> _SUPPLIED PASSAGE_:
'''

You are viewing a plain text version of this content. The canonical link for it is here.
Posted to c-users@xerces.apache.org by minggi <ar...@townux.ch> on 2008/11/11 09:32:46 UTC
Ignore Whitespace
I tried to parse the following xml:
<person>
<name>test</name>
<tel>test</tel>
<city>test</city>
</person>
The getFirstChild on the 'person' node returns a #text node. The parser adds
a empty text node.
I tried with setIgnoringElementContentWhitespace(true) and
setIgnoringElementContentWhitespace(false)... nothing works.
Have you an example for me?
thanks
--
View this message in context: http://www.nabble.com/Ignore-Whitespace-tp20435351p20435351.html
Sent from the Xerces - C - Users mailing list archive at Nabble.com.
Re: Ignore Whitespace
Posted by Lucian Cosoi <lu...@gmail.com>.
2008/11/11 minggi
>
>
> Lucian Cosoi wrote:
> >
> > 2008/11/11 minggi
> >
> >>
> >> I tried to parse the following xml:
> >> <person>
> >> <name>test</name>
> >> <tel>test</tel>
> >> <city>test</city>
> >> </person>
> >>
> >> The getFirstChild on the 'person' node returns a #text node. The parser
> >> adds
> >> a empty text node.
> >> I tried with setIgnoringElementContentWhitespace(true) and
> >> setIgnoringElementContentWhitespace(false)... nothing works.
> >>
> >> Have you an example for me?
> >>
> >> thanks
> >> --
> >> View this message in context:
> >> http://www.nabble.com/Ignore-Whitespace-tp20435351p20435351.html
> >> Sent from the Xerces - C - Users mailing list archive at Nabble.com.
> >>
> >
> > I found checking the node type when unserializing satisfactory:
> >
> > if ((currentNode->getNodeType() == DOMNode::TEXT_NODE) /*empty text node
> /
> > newline*/
> > || (currentNode->getNodeType() == DOMNode::COMMENT_NODE) /*comment*/)
> > {
> > // skip uninteresting nodes
> > continue;
> > }
> >
> > Best regards,
> > Lucian
> >
> >
>
> Thanks for the answer.
>
> Is there no simple possibility to solve that problem with the Parser?
>
> Minggi
>
>
Whether it is a problem with the Parser is debatable, as it can't know
_which_ white space can be ignored - some may be important to the caller.
I believe if you specify a schema to validate the xml against, the Parser
will properly ignore extra white-spaces, provided you set the "ignore"
property.
I haven't tried it myself, but that is how I expect the library to behave.
Re: Ignore Whitespace
Posted by minggi <ar...@townux.ch>.

'''

> _RECORDS FOR THE TASK_:
'''

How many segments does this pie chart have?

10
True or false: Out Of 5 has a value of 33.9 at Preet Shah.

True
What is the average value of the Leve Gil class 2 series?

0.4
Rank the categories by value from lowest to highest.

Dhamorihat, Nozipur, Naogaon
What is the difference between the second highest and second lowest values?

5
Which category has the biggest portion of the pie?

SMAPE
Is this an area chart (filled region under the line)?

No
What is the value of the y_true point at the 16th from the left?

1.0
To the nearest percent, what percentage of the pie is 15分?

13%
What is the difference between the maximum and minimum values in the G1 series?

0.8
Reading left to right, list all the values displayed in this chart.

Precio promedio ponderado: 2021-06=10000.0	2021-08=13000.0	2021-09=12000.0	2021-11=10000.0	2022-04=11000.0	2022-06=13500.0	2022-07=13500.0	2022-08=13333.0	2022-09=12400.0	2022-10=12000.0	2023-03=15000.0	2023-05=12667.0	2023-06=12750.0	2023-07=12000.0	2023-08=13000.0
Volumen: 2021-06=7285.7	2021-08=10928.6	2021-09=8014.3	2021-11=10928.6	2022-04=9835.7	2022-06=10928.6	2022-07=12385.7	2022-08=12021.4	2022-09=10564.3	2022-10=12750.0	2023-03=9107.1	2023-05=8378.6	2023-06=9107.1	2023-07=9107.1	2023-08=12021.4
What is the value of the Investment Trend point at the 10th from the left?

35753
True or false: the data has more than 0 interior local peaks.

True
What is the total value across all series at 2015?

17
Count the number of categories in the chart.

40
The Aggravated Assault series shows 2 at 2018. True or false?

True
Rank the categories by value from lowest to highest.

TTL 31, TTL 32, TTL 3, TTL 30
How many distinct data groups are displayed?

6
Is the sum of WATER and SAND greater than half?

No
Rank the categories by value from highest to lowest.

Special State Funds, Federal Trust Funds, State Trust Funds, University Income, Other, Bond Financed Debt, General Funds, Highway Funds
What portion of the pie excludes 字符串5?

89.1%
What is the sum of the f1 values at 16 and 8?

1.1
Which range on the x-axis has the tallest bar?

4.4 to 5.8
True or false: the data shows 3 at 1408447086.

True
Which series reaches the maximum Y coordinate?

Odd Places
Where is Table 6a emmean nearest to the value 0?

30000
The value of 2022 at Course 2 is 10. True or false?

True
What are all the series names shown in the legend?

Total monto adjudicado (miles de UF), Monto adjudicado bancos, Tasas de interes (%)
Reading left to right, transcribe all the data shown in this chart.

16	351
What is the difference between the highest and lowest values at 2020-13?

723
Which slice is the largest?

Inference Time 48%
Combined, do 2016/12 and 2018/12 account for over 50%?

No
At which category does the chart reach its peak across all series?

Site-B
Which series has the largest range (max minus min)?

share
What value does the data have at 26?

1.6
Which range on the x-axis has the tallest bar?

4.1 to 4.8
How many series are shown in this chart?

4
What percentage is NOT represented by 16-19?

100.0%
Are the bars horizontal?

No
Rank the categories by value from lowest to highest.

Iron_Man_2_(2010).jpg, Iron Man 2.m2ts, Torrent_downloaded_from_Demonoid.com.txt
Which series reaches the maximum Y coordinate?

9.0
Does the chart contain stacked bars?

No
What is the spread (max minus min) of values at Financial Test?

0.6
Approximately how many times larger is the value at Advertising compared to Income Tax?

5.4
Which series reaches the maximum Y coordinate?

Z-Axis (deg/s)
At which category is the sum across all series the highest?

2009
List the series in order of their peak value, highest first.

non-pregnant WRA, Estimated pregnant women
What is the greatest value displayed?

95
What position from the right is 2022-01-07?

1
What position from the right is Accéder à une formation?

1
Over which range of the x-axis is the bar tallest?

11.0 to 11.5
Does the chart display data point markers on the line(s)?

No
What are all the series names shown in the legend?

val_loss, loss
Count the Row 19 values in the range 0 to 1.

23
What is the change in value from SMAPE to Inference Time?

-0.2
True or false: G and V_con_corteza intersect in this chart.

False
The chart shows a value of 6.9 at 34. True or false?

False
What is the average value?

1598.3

'''

> _WHAT TO WORK ON_:
1. List every XML element name in the sample document from the Xerces whitespace thread.
2. Please copy out the lines of the entries, starting with the line containing "Total monto adjudicado" and going on through the line containing "Combined, do 2016/12".

> _RESPONSE LIST_:
1. person, name, tel, city

2.
Total monto adjudicado (miles de UF), Monto adjudicado bancos, Tasas de interes (%)
Reading left to right, transcribe all the data shown in this chart.

16	351
What is the difference between the highest and lowest values at 2020-13?

723
Which slice is the largest?

Inference Time 48%
Combined, do 2016/12 and 2018/12 account for over 50%?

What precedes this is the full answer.